Le numéro fait ensuite place à une série d’articles portant sur l’ensemble de la contribution de l’auteur de Paix et guerre entre les nations à la théorie des relations internationales. Plus précisément, Jean-Vincent Holeindre a réuni théoriciens des relations internationales et exégètes de la pensée aronienne afin de réfléchir sur la contemporanéité de l’oeuvre de Raymond Aron. Comme le coordonnateur du numéro le fait bien ressortir dans son introduction, les auteurs s’entendent à tout le moins sur le constat que la théorie aronienne, à la fois réaliste et sociologique, offre des angles à partir desquels il est possible de concilier les réalismes, libéralisme et, même, constructivisme d’aujourd’hui. Mis ensemble, l’article de Aron sur l’actualité de Clausewitz pour son temps et les articles qui suivent sur l’actualité d’Aron pour le nôtre produisent un remarquable effet de télescopage. C’est en définitive à une réflexion sur les permanences et les contingences de la pensée sur l’international à travers deux siècles qu’invite le numéro.

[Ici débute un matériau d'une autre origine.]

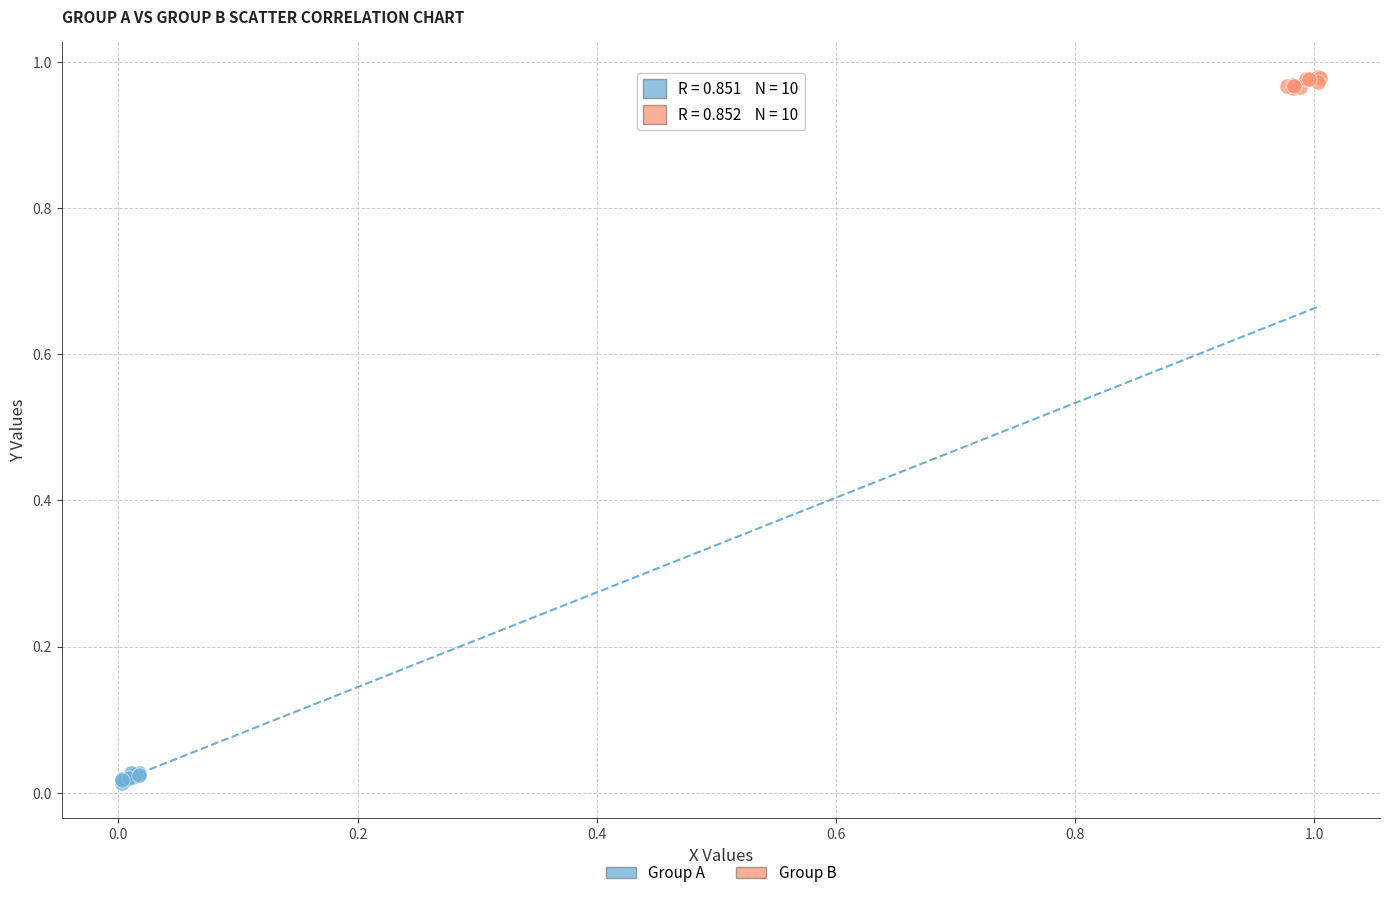

Which series reaches the maximum Y coordinate?

Group B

Enfin, ce numéro marque le début d’un nouveau mandat à la direction d’Études internationales. Après douze années passées à la barre de la revue, Gordon Mace a décidé de passer le flambeau. Les lecteurs et collaborateurs de la revue savent l’immense travail qu’il a accompli au cours de ces années qui furent marquées, entre autres, par le passage de la revue au format numérique, par la refonte du processus d’évaluation des articles par les pairs, par la modernisation du mode de production même de la revue dans un contexte financier exigeant. Tous ces défis ont été admirablement relevés par Gordon Mace. Au nom de la grande communauté de ceux qui, à un titre ou à un autre, font et apprécient Études internationales, je tiens à le remercier chaleureusement. À titre de nouveau directeur de la revue, je m’efforcerai, avec l’aide de Richard Ouellet qui en demeure le directeur adjoint, de poursuivre l’oeuvre de Gordon Mace.